Ardından kalpleri yine eski donukluğuna dönmüştü
65- Fakat sonra yine eski dik kafalılıklarına dönerek
İbrahim'e "Sen de iyi bilirsin ki, bunlar
konuşamazlar, dediler.
Önce ruhlarına dönmüş, vicdanlarının
sesine kulak vermişlerdi. Sonra da baş üstü yere çakılır
gibi eski inatçılıklarına dönmüşlerdi.
Kur'an-ı Kerim'in olağanüstü, tasvirli ifade tarzının
dile getirdiği gibi. Birincisi bakmak ve düşünmek
için insanın içinde uyanan bir hareketti. İkincisi ise,
düşünmeden, aklını kullanmadan tepe üstü
yuvarlanmaktır. Yoksa bu son sözleri onların aleyhine
bir kanıttır. Bu putların konuşmamasından
daha büyük bir kanıt mı vardı İbrahim'in
elinde?
Bu yüzden bilinen sabırlılığının
ve yumuşaklığının dışında
alışılmamış bir sıkıntıyla
sert çıkıyor. Çünkü içine düştükleri bu
gülünesi durum yumuşak huylu İbrahim'in
sabrını taşırıyor:
66- Bunun üzerine İbrahim dedi ki; "Allah'ı
bırakıp size ne fayda ve ne de zarar dokunduramayan bu
putlara mı tapıyorsunuz?"
67- "Yuh olsun size ve Allah'ı bir yana
bırakıp taptığınız
putlarınıza! Sizin hiç kafanız çalışmıyor
mu?"
Bu sözler bir sıkılmanın, öfkelenmenin ve
normal düzeyi aşmış bir gülünçlüğe düşenlerin
durumuna şaşmanın ifadesidir. Bu noktada iğrençliklerini,
onurlarını kurtarma duygusuna kapılıyorlar.

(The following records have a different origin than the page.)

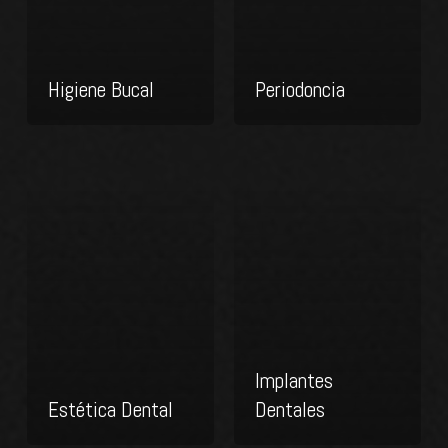
Higiene Bucal
Periodoncia
Implantes
Estética Dental
Dentales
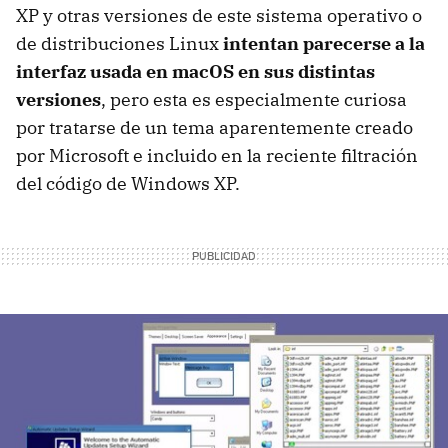
XP y otras versiones de este sistema operativo o
de distribuciones Linux
intentan parecerse a la
interfaz usada en macOS en sus distintas
versiones
, pero esta es especialmente curiosa
por tratarse de un tema aparentemente creado
por Microsoft e incluido en la reciente filtración
del código de Windows XP.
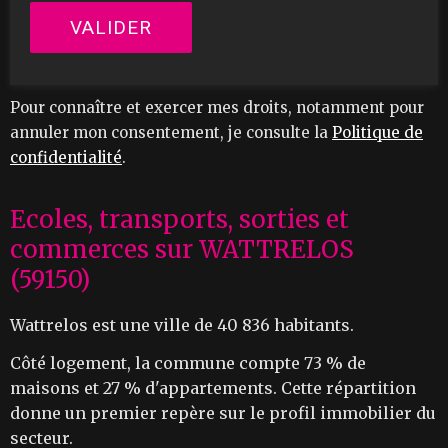
Pour connaître et exercer mes droits, notamment pour
annuler mon consentement, je consulte la
Politique de
confidentialité
.
Ecoles, transports, sorties et
commerces sur WATTRELOS
(59150)
Wattrelos est une ville de 40 836 habitants.
Côté logement, la commune compte 73 % de
maisons et 27 % d'appartements. Cette répartition
donne un premier repère sur le profil immobilier du
secteur.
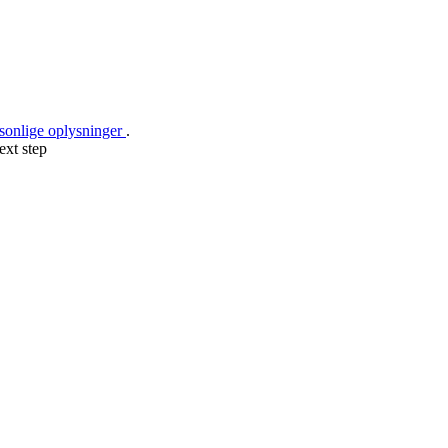
rsonlige oplysninger
.
ext step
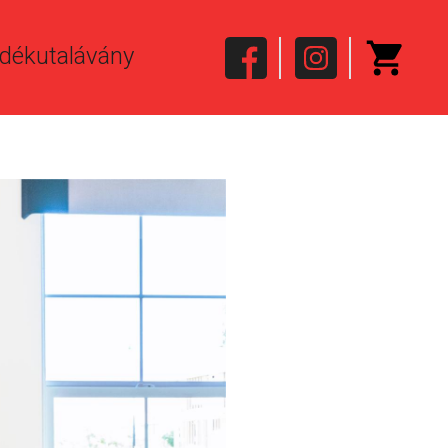
dékutalávány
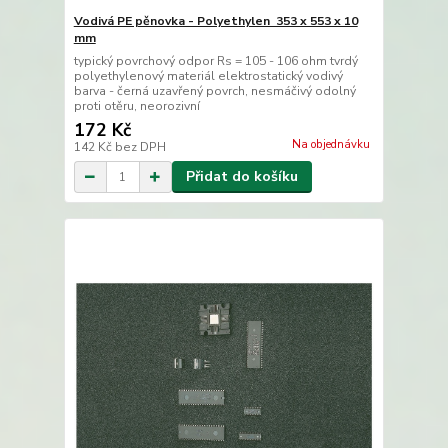
Vodivá PE pěnovka - Polyethylen 353 x 553 x 10
mm
typický povrchový odpor Rs = 105 - 106 ohm tvrdý
polyethylenový materiál elektrostatický vodivý
barva - černá uzavřený povrch, nesmáčivý odolný
proti otěru, neorozivní
172 Kč
Na objednávku
142 Kč
bez DPH
Přidat do košíku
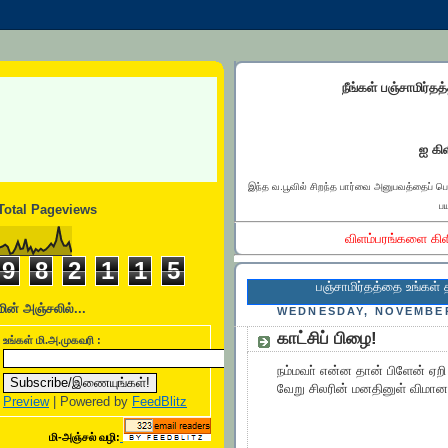
நீங்கள் பஞ்சாமிர்தத
ஐ கிள
இந்த வ.பூவில் சிறந்த பார்வை அனுபவத்தைப் ப
பய
Total Pageviews
விளம்பரங்களை கிள
9
8
2
1
1
5
பஞ்சாமிர்தத்தை உங்கள் தளத்தில்
மின் அஞ்சலில்...
WEDNESDAY, NOVEMBER
காட்சிப் பிழை!
உங்கள் மி.அ.முகவரி :
நம்மவா் என்ன தான் பிளேன் ஏறி 
வேறு சிலரின் மனதினுள் விமானங்
Preview
| Powered by
FeedBlitz
மி-அஞ்சல் வழி:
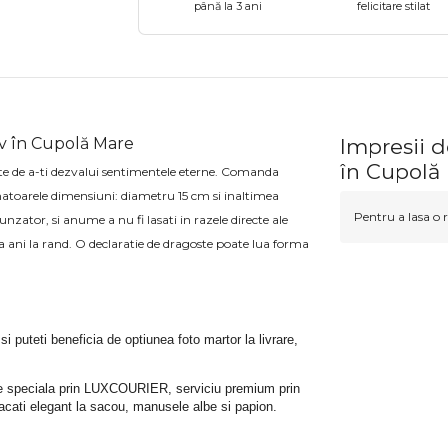
până la 3 ani
felicitare stilat
ov în Cupolă Mare
Impresii 
în Cupolă
e de a-ti dezvalui sentimentele eterne. Comanda
atoarele dimensiuni: diametru 15 cm si inaltimea
Pentru a lasa o r
unzator, si anume a nu fi lasati in razele directe ale
mea ani la rand. O declaratie de dragoste poate lua forma
 si puteti beneficia de optiunea foto martor la livrare, 
rare speciala prin LUXCOURIER, serviciu premium prin 
bracati elegant la sacou, manusele albe si papion.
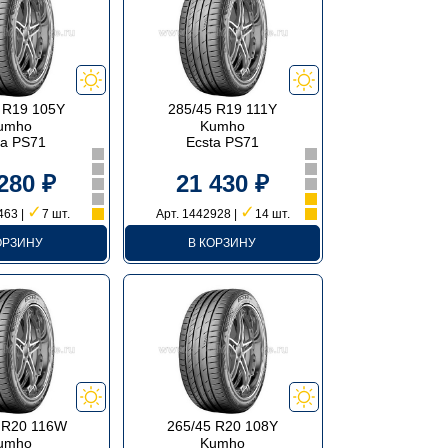
 R19 105Y
285/45 R19 111Y
umho
Kumho
ta PS71
Ecsta PS71
280 ₽
21 430 ₽
✓
✓
463 |
7 шт.
Арт. 1442928 |
14 шт.
ОРЗИНУ
В КОРЗИНУ
 R20 116W
265/45 R20 108Y
umho
Kumho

Tıpkı bütün gerekçelerini yitirdiklerinde, ellerinde
kendilerini savunacak bir kanıt bulunmadığında,
kaba kuvvet kullanmaya, korkunç işkenceler uygulamaya
başlayan tağutların her zaman
yaptığı gibi.
68- O zaman soydaşları "Eğer
ilahlarınızın tarafını tutacaksanız
İbrahim'i ateşe atınız da böylece onları
destekleyiniz" dediler.
Şu sözde tanrılara bakın! Kendilerine
yararları ya da zararları dokunmuyor da, ne kendilerine
ne de kendilerine kullukta bulunanlara yardım edemiyorlar da,
kulları onlara yardım ediyor.
"İbrahim'i ateşe atınız."
"Ama bir diğer söz de söylenmiştir. Bu söz,
bütün söylenenleri boşa çıkarmıştır.
Bütün komploları bozmuştur. Çünkü bu, yüksek bir
yerden gelen ve geri çevrilmesi mümkün olmayan bir sözdür.